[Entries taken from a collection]
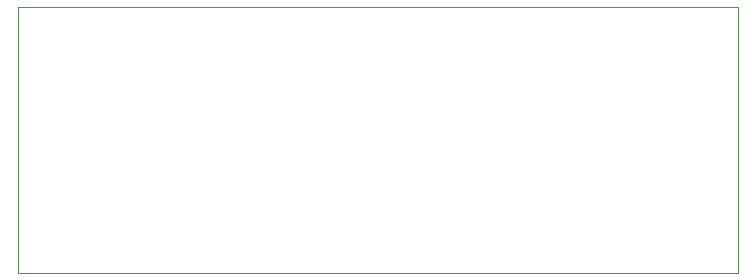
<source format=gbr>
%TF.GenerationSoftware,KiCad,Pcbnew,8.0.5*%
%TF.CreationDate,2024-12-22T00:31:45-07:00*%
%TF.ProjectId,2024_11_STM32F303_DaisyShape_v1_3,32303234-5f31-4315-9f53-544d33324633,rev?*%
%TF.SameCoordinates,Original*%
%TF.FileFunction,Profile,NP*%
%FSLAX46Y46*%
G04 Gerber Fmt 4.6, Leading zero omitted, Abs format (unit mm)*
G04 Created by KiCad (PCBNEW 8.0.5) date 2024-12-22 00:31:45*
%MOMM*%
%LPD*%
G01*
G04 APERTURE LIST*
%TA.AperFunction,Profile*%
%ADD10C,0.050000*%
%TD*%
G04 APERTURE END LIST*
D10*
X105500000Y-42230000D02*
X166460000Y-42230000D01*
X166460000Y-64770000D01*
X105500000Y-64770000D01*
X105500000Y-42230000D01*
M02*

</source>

--

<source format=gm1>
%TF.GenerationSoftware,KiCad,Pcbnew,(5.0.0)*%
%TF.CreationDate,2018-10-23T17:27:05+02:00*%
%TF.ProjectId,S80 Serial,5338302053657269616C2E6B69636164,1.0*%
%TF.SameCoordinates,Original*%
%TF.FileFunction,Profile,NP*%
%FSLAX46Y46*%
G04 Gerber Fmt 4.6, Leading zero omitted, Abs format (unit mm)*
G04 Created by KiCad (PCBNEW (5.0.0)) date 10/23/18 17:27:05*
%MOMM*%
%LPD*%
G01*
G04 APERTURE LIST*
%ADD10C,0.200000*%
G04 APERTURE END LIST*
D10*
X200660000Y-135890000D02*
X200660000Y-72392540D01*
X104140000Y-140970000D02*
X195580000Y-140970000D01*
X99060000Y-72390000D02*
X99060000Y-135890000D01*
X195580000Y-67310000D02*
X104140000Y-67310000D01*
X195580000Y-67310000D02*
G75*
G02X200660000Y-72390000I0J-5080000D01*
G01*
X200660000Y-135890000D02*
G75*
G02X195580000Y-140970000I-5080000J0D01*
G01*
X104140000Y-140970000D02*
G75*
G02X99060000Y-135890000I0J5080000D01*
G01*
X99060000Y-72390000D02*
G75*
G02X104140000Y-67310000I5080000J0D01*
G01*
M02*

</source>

--

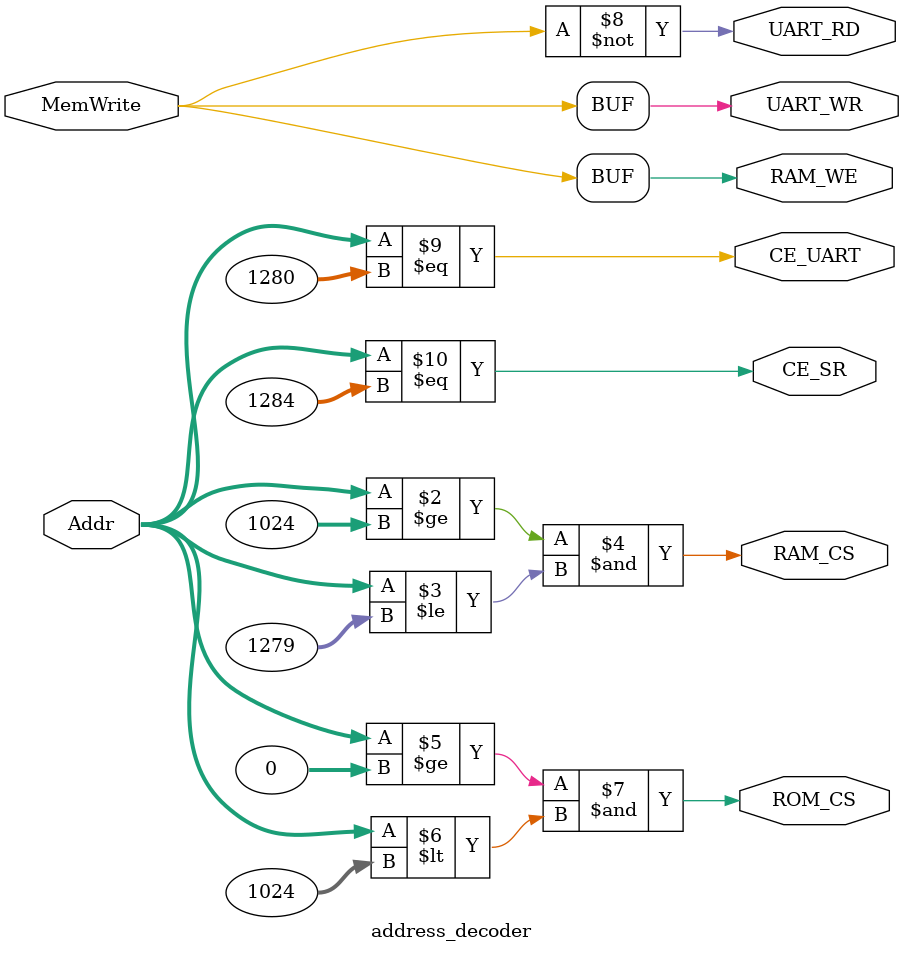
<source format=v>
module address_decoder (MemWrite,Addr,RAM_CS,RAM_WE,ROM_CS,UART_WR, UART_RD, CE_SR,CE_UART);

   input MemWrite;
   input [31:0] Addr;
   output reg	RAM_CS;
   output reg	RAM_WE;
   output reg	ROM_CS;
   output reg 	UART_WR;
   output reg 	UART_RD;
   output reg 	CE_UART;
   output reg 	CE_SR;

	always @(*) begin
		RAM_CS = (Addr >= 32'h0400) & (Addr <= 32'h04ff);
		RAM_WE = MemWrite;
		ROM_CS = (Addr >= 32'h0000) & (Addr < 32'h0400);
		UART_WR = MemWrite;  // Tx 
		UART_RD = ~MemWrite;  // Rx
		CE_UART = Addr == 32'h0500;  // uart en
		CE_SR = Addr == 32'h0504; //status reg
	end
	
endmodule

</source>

[Job item] Take every line from the records above that has the word "output" and copy it.

[Exercise response]
   output reg	RAM_CS;
   output reg	RAM_WE;
   output reg	ROM_CS;
   output reg 	UART_WR;
   output reg 	UART_RD;
   output reg 	CE_UART;
   output reg 	CE_SR;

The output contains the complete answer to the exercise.